Assignment
Update the records from their first line through the line containing "İlk olarak bu", inclusive, replacing "Almanya’da" with "Fransa’da" and leaving everything else unchanged. Give back only those lines.

━━━ Material provided

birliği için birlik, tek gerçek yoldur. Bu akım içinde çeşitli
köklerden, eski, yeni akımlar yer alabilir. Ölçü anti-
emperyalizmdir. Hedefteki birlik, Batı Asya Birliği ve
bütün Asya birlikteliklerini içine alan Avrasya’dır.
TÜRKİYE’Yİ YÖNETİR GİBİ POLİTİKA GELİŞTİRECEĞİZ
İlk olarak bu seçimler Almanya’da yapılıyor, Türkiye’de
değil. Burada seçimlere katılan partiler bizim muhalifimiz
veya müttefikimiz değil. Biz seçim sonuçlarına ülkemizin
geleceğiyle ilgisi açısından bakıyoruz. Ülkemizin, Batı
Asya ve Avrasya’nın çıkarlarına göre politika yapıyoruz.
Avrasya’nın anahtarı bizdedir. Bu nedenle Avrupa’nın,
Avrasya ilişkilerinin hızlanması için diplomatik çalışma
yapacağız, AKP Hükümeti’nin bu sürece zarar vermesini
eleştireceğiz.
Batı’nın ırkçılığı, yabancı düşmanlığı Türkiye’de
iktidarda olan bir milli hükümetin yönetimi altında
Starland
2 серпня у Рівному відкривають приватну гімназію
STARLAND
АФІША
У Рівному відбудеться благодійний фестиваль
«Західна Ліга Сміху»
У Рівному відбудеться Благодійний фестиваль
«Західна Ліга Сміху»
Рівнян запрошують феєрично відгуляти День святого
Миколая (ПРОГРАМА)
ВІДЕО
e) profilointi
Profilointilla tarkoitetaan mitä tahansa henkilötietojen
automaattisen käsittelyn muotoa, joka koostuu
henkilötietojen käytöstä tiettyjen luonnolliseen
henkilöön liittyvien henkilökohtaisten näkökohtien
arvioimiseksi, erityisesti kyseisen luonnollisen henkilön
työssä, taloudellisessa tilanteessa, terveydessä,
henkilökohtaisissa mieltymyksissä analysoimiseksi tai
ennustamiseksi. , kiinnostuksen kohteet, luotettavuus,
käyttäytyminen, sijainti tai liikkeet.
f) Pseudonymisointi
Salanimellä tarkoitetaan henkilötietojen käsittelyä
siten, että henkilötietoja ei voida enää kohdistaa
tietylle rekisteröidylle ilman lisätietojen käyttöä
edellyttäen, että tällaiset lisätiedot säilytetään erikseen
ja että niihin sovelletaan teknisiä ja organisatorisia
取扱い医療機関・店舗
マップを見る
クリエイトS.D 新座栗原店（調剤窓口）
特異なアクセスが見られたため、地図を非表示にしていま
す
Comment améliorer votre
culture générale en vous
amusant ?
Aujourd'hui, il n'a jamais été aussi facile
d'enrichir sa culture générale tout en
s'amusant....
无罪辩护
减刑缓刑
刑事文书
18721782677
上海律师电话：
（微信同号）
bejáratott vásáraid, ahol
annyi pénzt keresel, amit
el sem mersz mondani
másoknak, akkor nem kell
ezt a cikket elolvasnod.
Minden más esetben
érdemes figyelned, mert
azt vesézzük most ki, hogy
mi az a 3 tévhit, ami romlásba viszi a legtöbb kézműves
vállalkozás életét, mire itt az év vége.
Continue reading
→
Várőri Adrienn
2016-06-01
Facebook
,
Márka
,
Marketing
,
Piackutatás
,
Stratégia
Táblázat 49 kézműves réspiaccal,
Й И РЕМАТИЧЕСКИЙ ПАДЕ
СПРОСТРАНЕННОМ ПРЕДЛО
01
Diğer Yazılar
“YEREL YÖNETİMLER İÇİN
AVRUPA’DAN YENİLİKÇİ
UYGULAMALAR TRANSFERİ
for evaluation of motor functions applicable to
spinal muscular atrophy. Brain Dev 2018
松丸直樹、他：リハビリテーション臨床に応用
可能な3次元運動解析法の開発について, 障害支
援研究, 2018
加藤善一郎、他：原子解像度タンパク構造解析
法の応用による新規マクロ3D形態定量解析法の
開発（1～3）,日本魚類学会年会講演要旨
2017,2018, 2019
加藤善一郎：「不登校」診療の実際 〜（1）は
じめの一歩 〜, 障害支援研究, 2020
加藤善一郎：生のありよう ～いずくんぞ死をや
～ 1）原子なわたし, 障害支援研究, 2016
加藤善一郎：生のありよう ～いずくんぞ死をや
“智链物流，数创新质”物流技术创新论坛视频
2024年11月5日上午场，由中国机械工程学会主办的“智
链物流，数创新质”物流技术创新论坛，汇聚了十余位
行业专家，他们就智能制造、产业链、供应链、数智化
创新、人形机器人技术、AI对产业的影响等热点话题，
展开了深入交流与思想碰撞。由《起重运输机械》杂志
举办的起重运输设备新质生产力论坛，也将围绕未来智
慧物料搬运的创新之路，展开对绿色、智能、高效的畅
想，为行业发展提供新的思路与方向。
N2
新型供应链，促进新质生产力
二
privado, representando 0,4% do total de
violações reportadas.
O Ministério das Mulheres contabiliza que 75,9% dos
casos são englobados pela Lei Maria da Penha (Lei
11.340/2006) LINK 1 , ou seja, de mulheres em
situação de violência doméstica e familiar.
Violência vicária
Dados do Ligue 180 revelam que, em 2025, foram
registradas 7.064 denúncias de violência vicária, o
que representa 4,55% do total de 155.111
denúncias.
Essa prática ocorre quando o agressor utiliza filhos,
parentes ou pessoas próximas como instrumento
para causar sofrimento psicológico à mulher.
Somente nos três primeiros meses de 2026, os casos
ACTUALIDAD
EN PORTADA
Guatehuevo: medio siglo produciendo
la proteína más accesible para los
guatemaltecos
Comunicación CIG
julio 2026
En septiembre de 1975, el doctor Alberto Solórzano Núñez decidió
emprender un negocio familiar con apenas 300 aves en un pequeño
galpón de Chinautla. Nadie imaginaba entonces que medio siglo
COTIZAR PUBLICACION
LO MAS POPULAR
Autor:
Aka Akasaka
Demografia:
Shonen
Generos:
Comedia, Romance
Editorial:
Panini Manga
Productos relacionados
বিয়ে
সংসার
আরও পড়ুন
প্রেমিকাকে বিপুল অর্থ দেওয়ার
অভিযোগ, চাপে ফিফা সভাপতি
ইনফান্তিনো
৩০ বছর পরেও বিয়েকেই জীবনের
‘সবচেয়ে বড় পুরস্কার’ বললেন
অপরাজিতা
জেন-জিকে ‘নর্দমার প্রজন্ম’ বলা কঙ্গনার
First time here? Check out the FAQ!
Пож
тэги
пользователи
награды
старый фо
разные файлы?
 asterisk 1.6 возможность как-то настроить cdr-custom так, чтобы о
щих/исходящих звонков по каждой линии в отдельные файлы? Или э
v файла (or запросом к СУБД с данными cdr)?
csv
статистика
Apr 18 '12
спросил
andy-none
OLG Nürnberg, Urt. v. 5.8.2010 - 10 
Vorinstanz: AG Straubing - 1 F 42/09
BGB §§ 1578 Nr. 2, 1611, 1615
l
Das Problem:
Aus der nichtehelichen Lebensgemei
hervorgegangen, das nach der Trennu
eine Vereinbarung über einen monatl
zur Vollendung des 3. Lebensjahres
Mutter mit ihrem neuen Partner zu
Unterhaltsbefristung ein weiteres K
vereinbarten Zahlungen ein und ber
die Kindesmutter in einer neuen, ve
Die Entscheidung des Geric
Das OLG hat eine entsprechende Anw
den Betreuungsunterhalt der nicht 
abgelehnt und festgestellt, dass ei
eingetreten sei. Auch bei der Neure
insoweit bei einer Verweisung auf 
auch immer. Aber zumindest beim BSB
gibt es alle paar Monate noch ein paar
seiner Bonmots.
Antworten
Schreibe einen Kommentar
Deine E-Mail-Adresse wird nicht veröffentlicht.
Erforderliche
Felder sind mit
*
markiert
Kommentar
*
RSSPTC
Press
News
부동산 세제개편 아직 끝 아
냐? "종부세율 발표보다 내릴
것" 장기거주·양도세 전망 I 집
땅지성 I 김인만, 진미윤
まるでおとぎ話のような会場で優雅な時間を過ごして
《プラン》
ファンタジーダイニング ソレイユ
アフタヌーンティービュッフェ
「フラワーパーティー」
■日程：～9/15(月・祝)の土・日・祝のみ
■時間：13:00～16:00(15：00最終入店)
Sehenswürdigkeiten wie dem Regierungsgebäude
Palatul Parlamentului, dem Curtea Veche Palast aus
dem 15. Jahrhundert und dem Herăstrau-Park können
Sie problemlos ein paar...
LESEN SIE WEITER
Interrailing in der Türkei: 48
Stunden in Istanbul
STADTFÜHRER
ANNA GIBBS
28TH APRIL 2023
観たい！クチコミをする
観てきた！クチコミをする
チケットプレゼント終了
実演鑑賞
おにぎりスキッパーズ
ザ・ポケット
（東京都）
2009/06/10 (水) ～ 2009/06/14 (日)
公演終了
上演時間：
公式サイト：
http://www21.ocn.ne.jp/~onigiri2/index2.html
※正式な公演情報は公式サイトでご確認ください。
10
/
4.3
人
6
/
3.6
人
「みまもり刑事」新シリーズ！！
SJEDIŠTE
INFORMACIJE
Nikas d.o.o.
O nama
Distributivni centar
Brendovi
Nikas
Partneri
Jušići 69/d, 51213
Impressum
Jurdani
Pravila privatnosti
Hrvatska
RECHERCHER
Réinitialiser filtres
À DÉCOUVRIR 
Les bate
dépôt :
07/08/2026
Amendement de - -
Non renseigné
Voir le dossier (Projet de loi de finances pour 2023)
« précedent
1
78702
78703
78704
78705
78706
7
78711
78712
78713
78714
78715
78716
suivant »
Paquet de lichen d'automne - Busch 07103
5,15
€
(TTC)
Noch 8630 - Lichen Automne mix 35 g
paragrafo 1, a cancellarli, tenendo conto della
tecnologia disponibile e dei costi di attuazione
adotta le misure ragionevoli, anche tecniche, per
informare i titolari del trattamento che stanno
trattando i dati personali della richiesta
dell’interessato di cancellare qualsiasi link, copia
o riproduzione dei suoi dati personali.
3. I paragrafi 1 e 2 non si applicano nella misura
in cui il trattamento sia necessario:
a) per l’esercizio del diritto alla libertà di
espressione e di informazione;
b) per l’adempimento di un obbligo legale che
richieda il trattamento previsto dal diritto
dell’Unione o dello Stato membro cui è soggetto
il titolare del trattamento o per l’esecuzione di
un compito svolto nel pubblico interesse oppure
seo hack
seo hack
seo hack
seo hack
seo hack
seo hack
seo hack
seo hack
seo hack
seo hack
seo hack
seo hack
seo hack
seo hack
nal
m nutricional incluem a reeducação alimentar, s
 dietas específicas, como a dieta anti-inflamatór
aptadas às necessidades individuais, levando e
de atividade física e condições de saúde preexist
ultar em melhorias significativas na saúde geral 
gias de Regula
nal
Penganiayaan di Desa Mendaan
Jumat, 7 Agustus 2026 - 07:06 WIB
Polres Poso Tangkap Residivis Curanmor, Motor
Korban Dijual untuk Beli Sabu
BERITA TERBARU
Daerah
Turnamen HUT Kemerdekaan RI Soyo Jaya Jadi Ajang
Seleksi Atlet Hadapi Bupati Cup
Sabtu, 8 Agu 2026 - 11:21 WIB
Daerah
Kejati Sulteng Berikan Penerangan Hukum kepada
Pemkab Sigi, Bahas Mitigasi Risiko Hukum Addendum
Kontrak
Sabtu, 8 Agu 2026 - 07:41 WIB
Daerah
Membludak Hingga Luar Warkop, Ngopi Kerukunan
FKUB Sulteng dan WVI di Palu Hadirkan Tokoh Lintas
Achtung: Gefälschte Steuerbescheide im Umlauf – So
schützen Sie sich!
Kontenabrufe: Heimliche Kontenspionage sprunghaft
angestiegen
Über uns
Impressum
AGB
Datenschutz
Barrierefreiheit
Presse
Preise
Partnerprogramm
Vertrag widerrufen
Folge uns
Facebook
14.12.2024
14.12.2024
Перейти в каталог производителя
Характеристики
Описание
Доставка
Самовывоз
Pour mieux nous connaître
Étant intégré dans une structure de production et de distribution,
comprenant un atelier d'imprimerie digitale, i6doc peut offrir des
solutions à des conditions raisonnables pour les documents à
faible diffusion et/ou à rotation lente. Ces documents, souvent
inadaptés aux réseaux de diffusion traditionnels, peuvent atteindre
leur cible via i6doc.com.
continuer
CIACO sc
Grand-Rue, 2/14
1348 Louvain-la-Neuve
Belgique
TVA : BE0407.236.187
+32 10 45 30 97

━━━━━━

Written answer
birliği için birlik, tek gerçek yoldur. Bu akım içinde çeşitli
köklerden, eski, yeni akımlar yer alabilir. Ölçü anti-
emperyalizmdir. Hedefteki birlik, Batı Asya Birliği ve
bütün Asya birlikteliklerini içine alan Avrasya’dır.
TÜRKİYE’Yİ YÖNETİR GİBİ POLİTİKA GELİŞTİRECEĞİZ
İlk olarak bu seçimler Fransa’da yapılıyor, Türkiye’de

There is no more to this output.